Closed cliuxinxin closed 2 years ago
Having support for Chinese would be amazing and although I only speak about ten words of Chinese (and can't write them!) I'd still try and give you whatever support I could to add it.
In https://github.com/explosion/holmes-extractor/tree/master/holmes_extractor/lang you can see the two directories where the language-specific code for English and German is located. Ideally you should be able to add a directory https://github.com/explosion/holmes-extractor/tree/master/holmes_extractor/lang/zh modelled on https://github.com/explosion/holmes-extractor/tree/master/holmes_extractor/lang/en, add the Chinese code and everything should work. In practice, however, because English and German are typologically similar and genetically related, it may be that some features are currently in the language-independent code that should actually be in the English-specific and German-specific code as they don't apply to a language like Chinese. I believe you would find any such features in the process of adding and testing a Chinese directory, and I could help to move them from the language-independent code into the English and German directories.
At present Holmes expects Coreferee models to be available for all spaCy models it loads.

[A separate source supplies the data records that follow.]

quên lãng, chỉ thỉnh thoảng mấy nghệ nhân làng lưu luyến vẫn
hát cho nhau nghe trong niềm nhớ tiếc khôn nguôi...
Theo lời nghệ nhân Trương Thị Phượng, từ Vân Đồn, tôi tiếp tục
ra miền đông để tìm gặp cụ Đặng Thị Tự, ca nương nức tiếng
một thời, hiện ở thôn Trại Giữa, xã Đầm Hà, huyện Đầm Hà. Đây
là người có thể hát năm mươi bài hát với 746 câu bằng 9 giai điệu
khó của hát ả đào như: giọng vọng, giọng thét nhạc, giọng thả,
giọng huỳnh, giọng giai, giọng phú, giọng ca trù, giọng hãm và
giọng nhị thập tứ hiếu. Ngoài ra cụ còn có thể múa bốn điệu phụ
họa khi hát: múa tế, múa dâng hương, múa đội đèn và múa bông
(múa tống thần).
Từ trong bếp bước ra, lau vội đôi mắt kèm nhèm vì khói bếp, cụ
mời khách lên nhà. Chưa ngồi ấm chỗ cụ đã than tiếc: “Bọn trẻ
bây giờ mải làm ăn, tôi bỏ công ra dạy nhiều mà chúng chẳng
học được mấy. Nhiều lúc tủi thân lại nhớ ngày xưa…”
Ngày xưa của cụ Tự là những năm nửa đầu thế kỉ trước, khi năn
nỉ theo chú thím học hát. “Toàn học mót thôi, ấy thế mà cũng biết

If you wanted Holmes to work with Chinese supporting coreference resolution, the first step would actually be to add Chinese support for Coreferee (https://github.com/explosion/coreferee#adding-support-for-a-new-language). I realise that this may seem a very big step, though, and if you are not that interested in coreference resolution and don't want to do this, you could start off by commenting out the code that tries to load the Coreferee model (https://github.com/explosion/holmes-extractor/blob/master/holmes_extractor/manager.py#L127) and instantiating the Holmes manager with perform_coreference_resolution=False
. I plan to make loading the Coreferee model optional in the next version of Holmes in any case to enable people to use Holmes with custom models with the languages that are already supported.
Thank you for your contribution to the open source.
I took a little look at the code and found it to be more than I could handle, both for the code and for my language skills.
Chinese is character-base, each characters has its own meaning, characters combined become words, which take on new meanings.
For example, 地 (ground) means ground. But if you add the 球, which represents a ball, 地球,it becomes earth.
If I want to support Chinese, then what do I need to do.